- Genre: Sitcom
- Created by: Emily Kapnek
- Based on: Suburgatory: Twisted Tales from Darkest Suburbia by Linda Keenan
- Starring: Jeremy Sisto; Jane Levy; Ana Gasteyer; Rex Lee; Carly Chaikin; Allie Grant; Chris Parnell; Alan Tudyk; Cheryl Hines;
- Narrated by: Jane Levy
- Opening theme: "Pleasant Nightmare" by Alih Jey
- Composer: Jared Faber
- Country of origin: United States
- Original language: English
- No. of seasons: 3
- No. of episodes: 57 (list of episodes)

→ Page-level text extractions
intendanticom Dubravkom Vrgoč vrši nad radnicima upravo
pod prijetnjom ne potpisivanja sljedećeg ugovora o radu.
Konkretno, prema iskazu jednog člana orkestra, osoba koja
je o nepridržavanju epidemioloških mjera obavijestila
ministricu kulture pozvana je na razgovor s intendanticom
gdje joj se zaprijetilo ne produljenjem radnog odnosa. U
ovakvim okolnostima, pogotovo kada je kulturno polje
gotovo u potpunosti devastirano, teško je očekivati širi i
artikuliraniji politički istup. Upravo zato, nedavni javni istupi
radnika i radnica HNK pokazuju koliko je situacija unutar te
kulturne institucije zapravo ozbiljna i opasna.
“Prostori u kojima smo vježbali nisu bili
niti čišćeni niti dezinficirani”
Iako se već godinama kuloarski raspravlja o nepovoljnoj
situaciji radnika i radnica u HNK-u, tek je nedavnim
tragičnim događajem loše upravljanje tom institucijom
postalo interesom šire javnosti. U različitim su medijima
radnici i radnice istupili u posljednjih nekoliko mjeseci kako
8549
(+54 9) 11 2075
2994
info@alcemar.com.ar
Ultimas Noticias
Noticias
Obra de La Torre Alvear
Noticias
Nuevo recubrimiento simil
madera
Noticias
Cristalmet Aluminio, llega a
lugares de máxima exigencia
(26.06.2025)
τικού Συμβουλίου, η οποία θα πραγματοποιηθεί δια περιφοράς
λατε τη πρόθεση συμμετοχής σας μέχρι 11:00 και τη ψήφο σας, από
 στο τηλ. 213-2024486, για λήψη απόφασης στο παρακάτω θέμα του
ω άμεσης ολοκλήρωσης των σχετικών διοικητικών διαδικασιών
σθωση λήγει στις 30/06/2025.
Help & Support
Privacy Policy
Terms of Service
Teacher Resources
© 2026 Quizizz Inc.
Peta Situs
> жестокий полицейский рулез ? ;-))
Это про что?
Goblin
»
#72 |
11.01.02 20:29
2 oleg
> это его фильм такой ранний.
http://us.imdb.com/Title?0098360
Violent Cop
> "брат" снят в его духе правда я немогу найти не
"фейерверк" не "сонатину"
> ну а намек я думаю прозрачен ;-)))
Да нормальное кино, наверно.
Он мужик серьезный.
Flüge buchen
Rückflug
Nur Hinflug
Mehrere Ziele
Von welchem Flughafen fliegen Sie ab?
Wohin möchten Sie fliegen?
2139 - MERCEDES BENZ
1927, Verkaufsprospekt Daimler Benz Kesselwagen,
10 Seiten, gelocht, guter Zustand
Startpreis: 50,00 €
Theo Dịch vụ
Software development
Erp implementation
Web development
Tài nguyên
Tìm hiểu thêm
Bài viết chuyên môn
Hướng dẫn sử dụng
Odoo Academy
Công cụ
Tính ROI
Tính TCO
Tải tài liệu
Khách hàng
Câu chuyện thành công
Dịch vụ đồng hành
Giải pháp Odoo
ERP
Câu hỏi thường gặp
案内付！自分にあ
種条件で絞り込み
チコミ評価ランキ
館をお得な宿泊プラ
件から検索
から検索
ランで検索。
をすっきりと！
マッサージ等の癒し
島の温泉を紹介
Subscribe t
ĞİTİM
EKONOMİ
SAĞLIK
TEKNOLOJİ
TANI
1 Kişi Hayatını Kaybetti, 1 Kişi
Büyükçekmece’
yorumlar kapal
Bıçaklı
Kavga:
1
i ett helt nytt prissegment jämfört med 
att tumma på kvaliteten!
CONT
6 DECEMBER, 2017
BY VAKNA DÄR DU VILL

→ Exercise objective
Continue the Suburgatory series fact list from the point at which it stops.

→ Answer box
Production
- Executive producers: Emily Kapnek; Michael Fresco;
- Producers: Peter Burrell; Morgan Sackett (pilot only); Jill Danton; Ken Whittingham; Annie Weisman; Andrew Guest;
- Camera setup: Single-camera
- Running time: 22 minutes
- Production companies: Piece of Pie Productions; Warner Bros. Television;

Original release
- Network: ABC
- Release: September 28, 2011 – May 14, 2014

= Suburgatory =

Suburgatory is an American television sitcom created by Emily Kapnek that aired on ABC from September 28, 2011, to May 14, 2014. The series originally aired on Wednesday nights at 8:30/7:30 Central following The Middle. The title is a portmanteau, devised by former CNN Senior Producer Linda Keenan, of the words "suburban" and "purgatory". On May 9, 2014, Suburgatory was canceled by ABC after three seasons.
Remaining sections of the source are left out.